Figure 4: Segmentations on MCubeS under varying modality inputs; increasing completeness and consistency as more modalities are added.
Figure 5: Visualizations on MCubeS testing CrossWeaver’s output under missing-modality conditions, underscoring graceful degradation.
Figure 6: Segmentation outputs on DeLiVER with incomplete modality input, reflecting robust urban scene parsing even with reduced sensory data.
Figure 7: Robustness of CrossWeaver across diverse weather conditions and modality subsets on DeLiVER (e.g., fog, low light), highlighting adaptability.
Implications, Limitations, and Future Directions
CrossWeaver's core innovation lies in its dynamic, reliability-aware feature weaving and token-level selective cross-modal attention. This departs from conventional uniform or fixed-rule fusion strategies, and the results demonstrate that selective, contextually adaptive fusion delivers substantial practical benefits: models are both parameter- and compute-efficient, robust to missing or degraded modalities, and generalize well to unforeseen sensor failures or input combinations.
Practically, this model is well-suited for autonomous systems, robotics, and real-time perception settings where sensor configurations are dynamic, and reliability can fluctuate rapidly. The architecture’s plug-and-play modularity enables seamless scaling to larger and more heterogeneous modality sets.

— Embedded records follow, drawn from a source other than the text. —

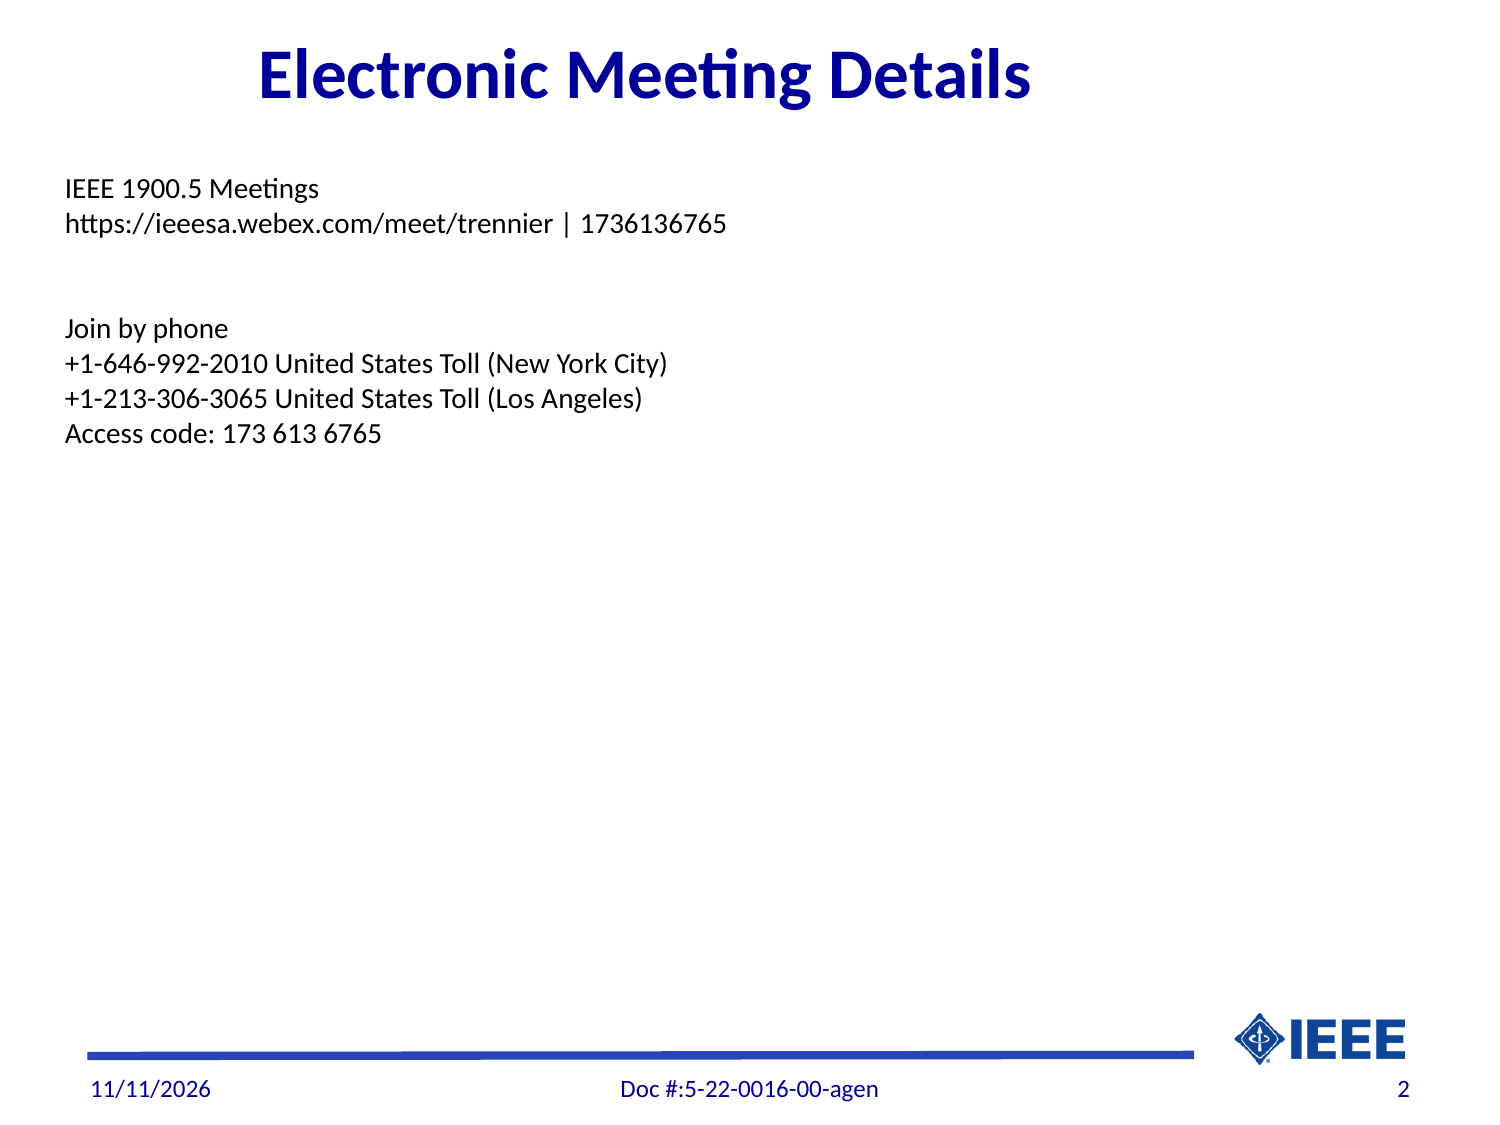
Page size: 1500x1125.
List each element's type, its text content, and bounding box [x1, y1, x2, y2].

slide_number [75, 1057, 425, 1118]
picture [1231, 1011, 1406, 1057]
title Electronic Meeting Details [0, 19, 1275, 207]
footer Doc #:5-22-0016-00-agen [512, 1057, 988, 1118]
slide_number 2 [1074, 1057, 1425, 1118]
text_box IEEE 1900.5 Meetings https://ieeesa.webex.com/meet/trennier | 1736136765 Join by phone +1-646-992-2010 United States Toll (New York City) +1-213-306-3065 United States Toll (Los Angeles) Access code: 173 613 6765 [50, 162, 1438, 527]
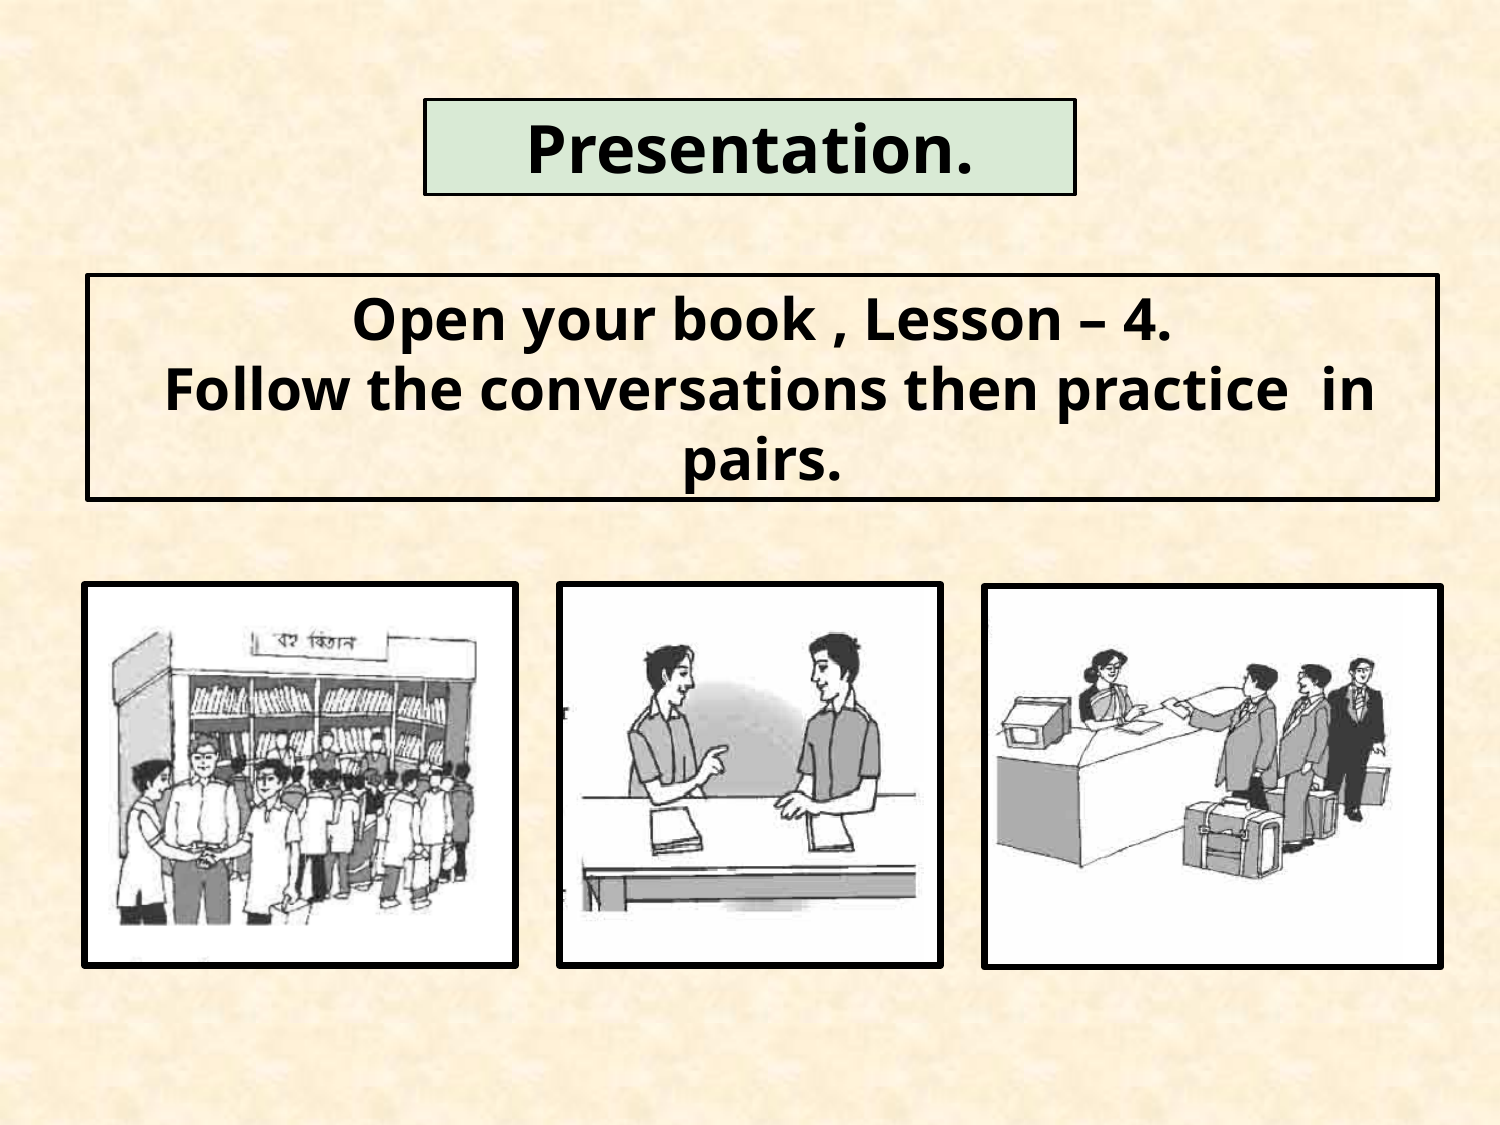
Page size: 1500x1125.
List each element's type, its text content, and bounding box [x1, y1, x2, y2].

picture [0, 0, 1500, 1125]
text_box Presentation. [425, 99, 1075, 195]
text_box Open your book , Lesson – 4. Follow the conversations then practice in pairs. [87, 275, 1438, 500]
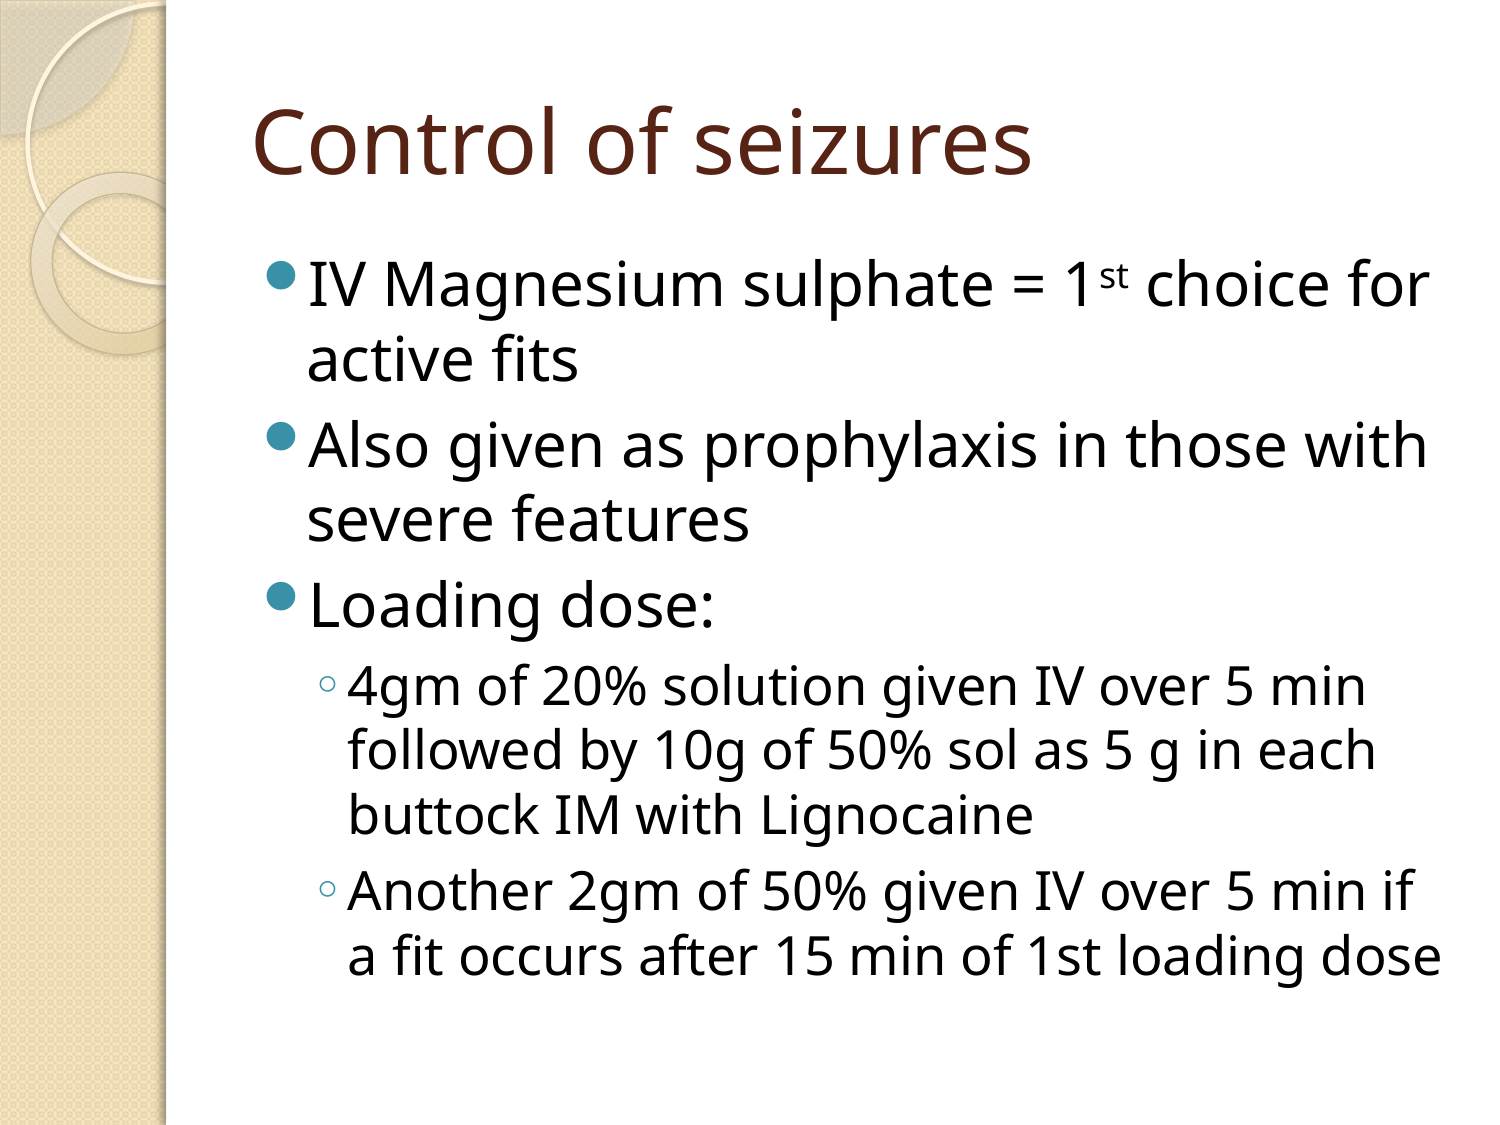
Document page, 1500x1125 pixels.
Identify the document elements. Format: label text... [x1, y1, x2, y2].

Theoretically, the principle of token-level reliability estimation and selective interaction may be extended to more general multimodal tasks, including language–vision fusion and multi-sensor temporal modeling. However, the cross-attention and feature masking schemes, while lightweight, add control complexity and may require careful tuning as the number of modalities increases. There is also potential for further robustness through explicit out-of-distribution modality detection and adaptive sensor dropout during training.
Future research should address scaling CrossWeaver to larger backbones and real-world streaming inputs, and explore unsupervised or domain-adaptive regimes for further enhancement of out-of-domain generalization.
Conclusion
CrossWeaver represents a significant advance in arbitrary-modality semantic segmentation, introducing a unified, selective, and reliability-aware cross-modal interaction framework. The combination of Modality Interaction Block and Seam-Aligned Fusion modules yields strong numerical gains over prior approaches on challenging benchmarks and robustly adapts to arbitrary or incomplete modality combinations. The methodology sets a new technical standard for multimodal fusion and suggests promising avenues for both practical deployment and theoretic exploration in adaptive multimodal learning (2604.02948).